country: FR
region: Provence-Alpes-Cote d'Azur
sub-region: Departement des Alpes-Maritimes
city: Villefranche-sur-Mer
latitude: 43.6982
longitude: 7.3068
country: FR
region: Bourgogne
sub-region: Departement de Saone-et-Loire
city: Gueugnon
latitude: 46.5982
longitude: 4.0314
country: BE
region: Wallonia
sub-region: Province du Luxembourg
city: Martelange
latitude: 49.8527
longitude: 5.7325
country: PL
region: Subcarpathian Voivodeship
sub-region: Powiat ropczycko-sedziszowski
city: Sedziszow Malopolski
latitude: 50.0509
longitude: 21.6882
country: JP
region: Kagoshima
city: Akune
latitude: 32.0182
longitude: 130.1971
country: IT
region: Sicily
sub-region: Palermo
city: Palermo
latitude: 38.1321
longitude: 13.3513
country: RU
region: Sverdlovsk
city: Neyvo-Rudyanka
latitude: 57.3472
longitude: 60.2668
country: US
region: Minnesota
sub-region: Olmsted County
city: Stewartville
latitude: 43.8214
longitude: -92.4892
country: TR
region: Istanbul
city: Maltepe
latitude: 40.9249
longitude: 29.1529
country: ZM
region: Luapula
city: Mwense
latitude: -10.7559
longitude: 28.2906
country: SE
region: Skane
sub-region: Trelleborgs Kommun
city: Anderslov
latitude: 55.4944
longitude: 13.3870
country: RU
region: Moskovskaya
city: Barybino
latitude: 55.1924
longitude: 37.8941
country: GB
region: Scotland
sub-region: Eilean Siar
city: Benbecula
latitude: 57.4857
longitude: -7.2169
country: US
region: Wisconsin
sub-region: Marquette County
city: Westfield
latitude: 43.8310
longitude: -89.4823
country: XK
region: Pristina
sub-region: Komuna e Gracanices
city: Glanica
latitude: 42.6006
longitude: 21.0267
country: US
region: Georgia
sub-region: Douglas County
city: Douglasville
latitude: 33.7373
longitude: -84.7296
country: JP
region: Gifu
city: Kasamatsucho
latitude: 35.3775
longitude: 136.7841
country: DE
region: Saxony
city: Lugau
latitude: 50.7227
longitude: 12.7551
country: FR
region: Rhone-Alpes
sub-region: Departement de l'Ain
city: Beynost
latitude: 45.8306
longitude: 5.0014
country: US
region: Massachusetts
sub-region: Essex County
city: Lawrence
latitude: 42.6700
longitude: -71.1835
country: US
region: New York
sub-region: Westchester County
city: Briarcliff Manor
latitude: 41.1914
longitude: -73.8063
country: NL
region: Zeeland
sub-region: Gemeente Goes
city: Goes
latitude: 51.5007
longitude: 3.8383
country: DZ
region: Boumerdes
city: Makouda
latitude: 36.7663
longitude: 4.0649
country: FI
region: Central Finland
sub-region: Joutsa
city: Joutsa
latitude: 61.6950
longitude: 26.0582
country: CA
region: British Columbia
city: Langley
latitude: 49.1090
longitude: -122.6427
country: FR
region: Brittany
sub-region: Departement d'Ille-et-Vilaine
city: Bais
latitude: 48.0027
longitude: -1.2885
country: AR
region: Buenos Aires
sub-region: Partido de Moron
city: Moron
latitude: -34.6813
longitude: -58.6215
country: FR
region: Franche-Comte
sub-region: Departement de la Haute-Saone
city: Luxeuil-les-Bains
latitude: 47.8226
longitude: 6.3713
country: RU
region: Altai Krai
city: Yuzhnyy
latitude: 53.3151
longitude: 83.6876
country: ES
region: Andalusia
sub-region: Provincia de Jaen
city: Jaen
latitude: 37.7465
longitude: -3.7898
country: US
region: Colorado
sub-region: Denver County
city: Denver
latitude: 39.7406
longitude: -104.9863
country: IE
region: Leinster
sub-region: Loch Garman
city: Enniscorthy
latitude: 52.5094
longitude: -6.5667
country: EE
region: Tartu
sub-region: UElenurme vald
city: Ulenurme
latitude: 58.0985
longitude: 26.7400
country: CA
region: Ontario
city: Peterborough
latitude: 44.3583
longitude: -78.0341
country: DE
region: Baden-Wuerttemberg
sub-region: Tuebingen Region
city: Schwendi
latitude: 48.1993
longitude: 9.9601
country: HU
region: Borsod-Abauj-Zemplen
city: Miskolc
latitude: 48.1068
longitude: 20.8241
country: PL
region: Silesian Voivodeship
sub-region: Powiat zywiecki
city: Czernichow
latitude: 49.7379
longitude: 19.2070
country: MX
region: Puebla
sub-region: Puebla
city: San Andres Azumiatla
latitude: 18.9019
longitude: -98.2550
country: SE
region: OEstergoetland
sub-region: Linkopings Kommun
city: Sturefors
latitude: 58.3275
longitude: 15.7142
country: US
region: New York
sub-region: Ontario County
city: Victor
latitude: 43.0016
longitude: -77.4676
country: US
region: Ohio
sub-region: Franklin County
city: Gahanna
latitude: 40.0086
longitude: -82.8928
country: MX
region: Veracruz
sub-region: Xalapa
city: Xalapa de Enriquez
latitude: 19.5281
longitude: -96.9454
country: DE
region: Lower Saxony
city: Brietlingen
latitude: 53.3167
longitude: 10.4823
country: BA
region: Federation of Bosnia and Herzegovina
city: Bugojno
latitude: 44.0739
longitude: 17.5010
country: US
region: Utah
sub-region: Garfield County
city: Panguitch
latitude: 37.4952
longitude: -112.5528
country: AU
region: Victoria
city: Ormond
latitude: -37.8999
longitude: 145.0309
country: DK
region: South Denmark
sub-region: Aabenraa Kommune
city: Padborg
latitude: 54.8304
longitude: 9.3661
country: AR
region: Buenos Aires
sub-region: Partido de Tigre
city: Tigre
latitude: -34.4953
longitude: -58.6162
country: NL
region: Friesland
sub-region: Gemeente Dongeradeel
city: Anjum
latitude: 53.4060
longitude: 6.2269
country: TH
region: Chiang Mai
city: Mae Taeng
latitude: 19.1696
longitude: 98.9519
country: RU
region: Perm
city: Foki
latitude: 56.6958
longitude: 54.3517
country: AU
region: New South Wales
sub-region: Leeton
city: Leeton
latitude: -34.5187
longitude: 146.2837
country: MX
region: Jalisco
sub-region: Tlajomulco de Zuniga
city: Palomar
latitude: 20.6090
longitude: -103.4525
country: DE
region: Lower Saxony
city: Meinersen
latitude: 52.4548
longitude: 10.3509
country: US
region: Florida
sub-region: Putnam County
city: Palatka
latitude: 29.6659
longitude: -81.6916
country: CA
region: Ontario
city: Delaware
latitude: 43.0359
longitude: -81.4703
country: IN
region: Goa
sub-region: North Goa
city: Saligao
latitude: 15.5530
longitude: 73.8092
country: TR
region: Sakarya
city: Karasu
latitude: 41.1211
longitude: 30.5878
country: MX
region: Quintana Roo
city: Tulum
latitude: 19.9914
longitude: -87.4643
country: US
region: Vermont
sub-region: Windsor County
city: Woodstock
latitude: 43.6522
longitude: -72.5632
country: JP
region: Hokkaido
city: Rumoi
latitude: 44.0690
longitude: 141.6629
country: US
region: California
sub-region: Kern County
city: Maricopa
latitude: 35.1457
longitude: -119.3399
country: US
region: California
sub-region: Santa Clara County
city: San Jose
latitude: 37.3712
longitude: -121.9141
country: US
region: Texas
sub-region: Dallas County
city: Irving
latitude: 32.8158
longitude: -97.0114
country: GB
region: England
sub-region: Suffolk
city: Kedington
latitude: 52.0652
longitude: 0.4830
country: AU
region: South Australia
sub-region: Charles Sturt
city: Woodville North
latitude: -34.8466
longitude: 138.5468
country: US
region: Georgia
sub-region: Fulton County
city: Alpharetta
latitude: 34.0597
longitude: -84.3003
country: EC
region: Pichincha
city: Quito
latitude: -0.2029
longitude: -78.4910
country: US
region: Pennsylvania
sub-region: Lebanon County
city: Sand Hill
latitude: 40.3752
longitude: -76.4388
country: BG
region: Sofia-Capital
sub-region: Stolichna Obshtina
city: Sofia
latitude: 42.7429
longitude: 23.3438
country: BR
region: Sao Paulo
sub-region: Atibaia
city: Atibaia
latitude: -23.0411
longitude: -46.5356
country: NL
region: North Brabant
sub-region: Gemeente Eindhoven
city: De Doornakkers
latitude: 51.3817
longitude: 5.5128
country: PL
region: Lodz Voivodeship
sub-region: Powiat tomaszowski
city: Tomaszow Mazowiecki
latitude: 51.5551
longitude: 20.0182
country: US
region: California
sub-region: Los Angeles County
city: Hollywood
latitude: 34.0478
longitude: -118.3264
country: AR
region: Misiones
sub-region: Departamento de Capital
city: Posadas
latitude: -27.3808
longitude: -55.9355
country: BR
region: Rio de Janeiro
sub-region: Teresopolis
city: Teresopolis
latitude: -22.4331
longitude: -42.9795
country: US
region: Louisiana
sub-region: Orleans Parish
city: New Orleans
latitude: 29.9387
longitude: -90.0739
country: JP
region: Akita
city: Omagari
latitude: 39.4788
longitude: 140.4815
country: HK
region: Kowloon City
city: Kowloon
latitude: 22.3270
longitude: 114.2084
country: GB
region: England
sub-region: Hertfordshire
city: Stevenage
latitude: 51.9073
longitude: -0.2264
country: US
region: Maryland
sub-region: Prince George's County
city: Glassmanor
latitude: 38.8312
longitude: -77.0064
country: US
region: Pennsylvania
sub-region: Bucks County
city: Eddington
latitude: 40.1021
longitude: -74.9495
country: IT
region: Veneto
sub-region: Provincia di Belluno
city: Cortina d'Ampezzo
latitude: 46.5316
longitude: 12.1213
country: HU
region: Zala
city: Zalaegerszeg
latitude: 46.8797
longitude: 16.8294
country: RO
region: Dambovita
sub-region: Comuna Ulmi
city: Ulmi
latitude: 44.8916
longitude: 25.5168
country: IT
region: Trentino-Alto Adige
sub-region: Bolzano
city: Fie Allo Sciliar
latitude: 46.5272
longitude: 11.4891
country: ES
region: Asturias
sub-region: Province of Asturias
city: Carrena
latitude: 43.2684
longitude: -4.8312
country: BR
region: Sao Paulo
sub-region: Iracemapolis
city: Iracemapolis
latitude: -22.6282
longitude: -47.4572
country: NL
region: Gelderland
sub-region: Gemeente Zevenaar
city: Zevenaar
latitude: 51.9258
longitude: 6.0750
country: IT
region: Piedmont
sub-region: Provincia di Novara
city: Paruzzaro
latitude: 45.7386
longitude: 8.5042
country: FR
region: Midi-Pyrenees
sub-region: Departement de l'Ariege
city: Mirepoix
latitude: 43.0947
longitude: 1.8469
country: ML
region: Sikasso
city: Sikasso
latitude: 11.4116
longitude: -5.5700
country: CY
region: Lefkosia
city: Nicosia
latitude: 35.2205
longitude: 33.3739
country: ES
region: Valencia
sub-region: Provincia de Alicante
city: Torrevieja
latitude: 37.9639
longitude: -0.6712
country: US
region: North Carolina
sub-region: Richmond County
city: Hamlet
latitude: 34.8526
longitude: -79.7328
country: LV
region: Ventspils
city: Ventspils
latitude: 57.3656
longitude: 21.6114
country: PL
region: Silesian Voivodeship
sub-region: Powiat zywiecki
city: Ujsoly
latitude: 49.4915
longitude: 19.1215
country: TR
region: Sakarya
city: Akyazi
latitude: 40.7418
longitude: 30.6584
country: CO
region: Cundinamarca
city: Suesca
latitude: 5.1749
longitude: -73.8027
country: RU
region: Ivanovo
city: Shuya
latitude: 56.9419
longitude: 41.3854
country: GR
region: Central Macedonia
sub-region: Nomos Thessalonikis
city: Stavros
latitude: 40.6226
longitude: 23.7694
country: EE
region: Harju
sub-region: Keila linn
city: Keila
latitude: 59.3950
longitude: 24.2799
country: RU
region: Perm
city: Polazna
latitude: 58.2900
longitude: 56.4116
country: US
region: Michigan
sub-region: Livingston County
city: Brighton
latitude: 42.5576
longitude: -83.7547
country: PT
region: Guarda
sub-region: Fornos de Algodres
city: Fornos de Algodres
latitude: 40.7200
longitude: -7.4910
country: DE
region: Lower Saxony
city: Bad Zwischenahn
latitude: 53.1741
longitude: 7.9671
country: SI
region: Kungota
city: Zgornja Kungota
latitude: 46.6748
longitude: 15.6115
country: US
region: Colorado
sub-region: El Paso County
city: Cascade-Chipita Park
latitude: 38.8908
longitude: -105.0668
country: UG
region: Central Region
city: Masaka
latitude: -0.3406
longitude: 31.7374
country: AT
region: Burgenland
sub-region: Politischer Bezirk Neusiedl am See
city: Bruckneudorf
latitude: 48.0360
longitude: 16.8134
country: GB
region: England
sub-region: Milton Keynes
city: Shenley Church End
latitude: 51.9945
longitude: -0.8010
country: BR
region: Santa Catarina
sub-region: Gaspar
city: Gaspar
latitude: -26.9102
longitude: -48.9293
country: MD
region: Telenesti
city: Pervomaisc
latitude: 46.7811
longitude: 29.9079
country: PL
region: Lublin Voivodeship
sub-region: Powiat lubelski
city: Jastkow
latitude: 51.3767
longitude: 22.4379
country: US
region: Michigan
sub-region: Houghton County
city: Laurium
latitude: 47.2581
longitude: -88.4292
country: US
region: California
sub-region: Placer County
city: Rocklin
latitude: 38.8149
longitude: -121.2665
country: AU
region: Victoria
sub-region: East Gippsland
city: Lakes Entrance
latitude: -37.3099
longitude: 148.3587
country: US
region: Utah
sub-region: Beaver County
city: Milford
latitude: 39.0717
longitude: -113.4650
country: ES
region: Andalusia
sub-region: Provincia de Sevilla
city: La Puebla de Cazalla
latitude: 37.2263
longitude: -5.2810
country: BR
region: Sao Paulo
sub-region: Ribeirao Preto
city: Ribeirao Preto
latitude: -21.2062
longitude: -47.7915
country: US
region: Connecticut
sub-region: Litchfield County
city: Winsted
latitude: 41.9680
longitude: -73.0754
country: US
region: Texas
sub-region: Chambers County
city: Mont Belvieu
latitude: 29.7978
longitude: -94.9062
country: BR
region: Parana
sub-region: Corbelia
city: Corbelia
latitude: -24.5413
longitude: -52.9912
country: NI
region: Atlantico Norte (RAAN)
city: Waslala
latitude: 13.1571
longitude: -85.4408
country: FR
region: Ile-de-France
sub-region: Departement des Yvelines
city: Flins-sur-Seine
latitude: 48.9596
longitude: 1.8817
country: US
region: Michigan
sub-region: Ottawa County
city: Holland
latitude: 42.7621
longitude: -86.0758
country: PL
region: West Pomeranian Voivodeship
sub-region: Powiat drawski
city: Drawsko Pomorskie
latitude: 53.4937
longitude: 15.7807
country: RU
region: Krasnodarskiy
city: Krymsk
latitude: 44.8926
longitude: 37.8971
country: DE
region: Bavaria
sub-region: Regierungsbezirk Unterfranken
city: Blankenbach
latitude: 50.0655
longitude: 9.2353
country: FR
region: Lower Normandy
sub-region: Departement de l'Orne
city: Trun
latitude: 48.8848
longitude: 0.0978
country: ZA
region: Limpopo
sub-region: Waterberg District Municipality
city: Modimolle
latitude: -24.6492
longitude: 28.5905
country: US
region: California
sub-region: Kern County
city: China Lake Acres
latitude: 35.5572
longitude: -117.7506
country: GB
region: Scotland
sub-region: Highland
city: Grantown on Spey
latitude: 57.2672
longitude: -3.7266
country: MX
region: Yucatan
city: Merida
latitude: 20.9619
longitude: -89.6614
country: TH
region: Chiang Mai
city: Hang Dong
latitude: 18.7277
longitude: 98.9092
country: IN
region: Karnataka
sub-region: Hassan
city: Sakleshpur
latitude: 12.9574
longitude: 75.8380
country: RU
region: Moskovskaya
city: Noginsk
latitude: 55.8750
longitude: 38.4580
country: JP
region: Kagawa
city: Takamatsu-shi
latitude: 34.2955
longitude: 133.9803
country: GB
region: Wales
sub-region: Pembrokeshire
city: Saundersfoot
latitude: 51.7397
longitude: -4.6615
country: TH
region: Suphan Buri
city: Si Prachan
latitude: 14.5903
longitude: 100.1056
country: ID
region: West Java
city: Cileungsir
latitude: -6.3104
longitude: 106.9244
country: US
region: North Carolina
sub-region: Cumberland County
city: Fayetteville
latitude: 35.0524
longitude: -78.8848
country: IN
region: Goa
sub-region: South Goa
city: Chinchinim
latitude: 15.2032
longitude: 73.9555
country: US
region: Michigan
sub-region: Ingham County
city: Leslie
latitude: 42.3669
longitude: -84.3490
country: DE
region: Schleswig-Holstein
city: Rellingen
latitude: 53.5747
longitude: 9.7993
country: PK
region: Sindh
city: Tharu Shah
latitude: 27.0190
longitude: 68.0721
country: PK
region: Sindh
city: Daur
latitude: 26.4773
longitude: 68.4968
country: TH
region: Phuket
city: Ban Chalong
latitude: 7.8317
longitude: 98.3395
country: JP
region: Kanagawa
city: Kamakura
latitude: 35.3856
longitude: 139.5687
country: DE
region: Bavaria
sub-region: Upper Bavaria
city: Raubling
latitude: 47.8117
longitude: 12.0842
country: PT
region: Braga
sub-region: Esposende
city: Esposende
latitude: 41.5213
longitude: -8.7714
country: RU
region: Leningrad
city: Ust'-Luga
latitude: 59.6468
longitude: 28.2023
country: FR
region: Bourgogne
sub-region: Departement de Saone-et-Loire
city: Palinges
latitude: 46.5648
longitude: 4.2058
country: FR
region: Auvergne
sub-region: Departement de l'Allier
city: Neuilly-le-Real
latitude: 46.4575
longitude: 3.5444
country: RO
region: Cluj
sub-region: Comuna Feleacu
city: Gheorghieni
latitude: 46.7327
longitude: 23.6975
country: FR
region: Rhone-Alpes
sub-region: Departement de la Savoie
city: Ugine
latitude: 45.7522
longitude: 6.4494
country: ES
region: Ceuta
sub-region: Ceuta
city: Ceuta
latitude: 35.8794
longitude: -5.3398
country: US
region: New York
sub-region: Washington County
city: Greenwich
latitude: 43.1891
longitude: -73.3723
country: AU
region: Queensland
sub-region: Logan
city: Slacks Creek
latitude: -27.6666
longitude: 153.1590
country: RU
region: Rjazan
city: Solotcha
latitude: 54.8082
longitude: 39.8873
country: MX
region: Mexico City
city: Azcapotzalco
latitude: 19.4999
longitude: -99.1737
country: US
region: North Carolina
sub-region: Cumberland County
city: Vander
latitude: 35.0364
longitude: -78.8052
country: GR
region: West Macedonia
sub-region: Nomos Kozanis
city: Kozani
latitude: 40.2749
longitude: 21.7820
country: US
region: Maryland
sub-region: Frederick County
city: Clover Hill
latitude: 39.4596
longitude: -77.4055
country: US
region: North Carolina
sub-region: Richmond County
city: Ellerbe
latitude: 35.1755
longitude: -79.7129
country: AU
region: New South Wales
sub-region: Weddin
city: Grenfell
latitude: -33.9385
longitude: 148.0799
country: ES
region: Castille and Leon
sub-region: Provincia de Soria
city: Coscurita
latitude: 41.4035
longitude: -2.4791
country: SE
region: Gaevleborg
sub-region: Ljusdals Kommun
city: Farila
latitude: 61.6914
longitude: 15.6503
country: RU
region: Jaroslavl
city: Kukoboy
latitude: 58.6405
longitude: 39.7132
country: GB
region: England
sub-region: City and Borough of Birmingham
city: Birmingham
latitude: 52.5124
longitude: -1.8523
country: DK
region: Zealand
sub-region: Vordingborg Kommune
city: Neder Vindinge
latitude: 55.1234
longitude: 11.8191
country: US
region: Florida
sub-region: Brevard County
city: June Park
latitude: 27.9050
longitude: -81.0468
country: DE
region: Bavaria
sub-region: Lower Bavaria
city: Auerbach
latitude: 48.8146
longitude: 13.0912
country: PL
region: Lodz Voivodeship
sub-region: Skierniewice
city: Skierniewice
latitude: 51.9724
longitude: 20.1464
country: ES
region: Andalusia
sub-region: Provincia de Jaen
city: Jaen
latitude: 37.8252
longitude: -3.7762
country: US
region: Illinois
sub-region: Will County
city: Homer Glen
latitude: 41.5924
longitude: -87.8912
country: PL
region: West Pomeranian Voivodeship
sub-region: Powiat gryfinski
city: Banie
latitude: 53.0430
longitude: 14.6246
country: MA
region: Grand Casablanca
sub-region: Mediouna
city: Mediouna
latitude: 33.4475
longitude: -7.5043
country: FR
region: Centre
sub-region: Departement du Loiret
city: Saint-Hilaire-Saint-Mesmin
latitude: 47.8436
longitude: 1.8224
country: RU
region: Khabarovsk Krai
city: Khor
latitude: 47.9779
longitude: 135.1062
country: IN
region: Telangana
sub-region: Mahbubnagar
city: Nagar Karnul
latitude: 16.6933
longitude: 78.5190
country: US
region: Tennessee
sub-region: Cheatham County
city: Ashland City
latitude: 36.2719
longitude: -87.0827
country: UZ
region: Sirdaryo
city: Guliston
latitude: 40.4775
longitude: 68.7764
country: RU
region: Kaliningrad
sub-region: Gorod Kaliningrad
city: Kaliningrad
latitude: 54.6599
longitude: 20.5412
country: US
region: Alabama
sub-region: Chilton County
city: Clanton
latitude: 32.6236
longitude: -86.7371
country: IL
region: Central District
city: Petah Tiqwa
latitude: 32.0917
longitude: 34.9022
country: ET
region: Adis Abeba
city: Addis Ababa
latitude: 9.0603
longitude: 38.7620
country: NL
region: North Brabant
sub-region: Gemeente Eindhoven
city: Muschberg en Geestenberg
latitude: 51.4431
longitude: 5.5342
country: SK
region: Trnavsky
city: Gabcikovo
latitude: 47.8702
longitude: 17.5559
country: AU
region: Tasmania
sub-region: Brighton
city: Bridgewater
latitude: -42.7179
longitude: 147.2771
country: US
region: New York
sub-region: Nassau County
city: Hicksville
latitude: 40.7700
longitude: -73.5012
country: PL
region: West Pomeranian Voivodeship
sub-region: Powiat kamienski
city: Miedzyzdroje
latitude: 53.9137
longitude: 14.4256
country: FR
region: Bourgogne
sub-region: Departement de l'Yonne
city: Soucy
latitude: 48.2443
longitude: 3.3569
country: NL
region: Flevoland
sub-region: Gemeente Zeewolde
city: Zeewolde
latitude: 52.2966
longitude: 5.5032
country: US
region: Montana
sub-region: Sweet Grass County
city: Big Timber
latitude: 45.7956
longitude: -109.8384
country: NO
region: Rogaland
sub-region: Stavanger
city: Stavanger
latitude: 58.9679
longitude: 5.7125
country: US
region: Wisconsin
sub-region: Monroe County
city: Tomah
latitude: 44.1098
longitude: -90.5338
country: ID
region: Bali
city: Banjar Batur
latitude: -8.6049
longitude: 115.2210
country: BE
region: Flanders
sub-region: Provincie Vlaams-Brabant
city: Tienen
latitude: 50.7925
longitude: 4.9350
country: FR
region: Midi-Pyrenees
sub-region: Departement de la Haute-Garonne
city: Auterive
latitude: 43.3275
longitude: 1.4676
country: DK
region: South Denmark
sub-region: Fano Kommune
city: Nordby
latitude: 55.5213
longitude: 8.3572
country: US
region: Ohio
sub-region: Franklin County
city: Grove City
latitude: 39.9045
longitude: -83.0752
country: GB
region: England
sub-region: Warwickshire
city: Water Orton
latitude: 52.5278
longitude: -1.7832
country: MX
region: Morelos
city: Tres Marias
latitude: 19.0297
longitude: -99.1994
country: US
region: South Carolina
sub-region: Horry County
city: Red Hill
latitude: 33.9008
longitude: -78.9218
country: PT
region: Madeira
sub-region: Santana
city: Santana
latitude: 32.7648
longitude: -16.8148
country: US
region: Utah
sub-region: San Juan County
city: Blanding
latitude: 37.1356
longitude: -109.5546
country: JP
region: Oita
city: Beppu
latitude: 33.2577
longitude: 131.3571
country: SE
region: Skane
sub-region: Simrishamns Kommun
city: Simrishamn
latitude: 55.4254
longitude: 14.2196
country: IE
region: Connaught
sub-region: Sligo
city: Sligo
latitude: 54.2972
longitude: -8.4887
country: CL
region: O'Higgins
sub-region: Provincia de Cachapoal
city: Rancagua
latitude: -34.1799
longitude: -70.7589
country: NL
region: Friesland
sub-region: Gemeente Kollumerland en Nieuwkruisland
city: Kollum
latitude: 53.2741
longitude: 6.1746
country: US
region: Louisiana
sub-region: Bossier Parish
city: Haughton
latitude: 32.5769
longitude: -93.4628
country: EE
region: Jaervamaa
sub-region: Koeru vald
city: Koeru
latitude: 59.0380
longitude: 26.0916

**BRIEF:**
Repeat the lines of the material above verbatim, from the line with "longitude: 68.7764" up to and including the line with "region: Montana".

**OUTPUT FOR THIS TASK:**
longitude: 68.7764
country: RU
region: Kaliningrad
sub-region: Gorod Kaliningrad
city: Kaliningrad
latitude: 54.6599
longitude: 20.5412
country: US
region: Alabama
sub-region: Chilton County
city: Clanton
latitude: 32.6236
longitude: -86.7371
country: IL
region: Central District
city: Petah Tiqwa
latitude: 32.0917
longitude: 34.9022
country: ET
region: Adis Abeba
city: Addis Ababa
latitude: 9.0603
longitude: 38.7620
country: NL
region: North Brabant
sub-region: Gemeente Eindhoven
city: Muschberg en Geestenberg
latitude: 51.4431
longitude: 5.5342
country: SK
region: Trnavsky
city: Gabcikovo
latitude: 47.8702
longitude: 17.5559
country: AU
region: Tasmania
sub-region: Brighton
city: Bridgewater
latitude: -42.7179
longitude: 147.2771
country: US
region: New York
sub-region: Nassau County
city: Hicksville
latitude: 40.7700
longitude: -73.5012
country: PL
region: West Pomeranian Voivodeship
sub-region: Powiat kamienski
city: Miedzyzdroje
latitude: 53.9137
longitude: 14.4256
country: FR
region: Bourgogne
sub-region: Departement de l'Yonne
city: Soucy
latitude: 48.2443
longitude: 3.3569
country: NL
region: Flevoland
sub-region: Gemeente Zeewolde
city: Zeewolde
latitude: 52.2966
longitude: 5.5032
country: US
region: Montana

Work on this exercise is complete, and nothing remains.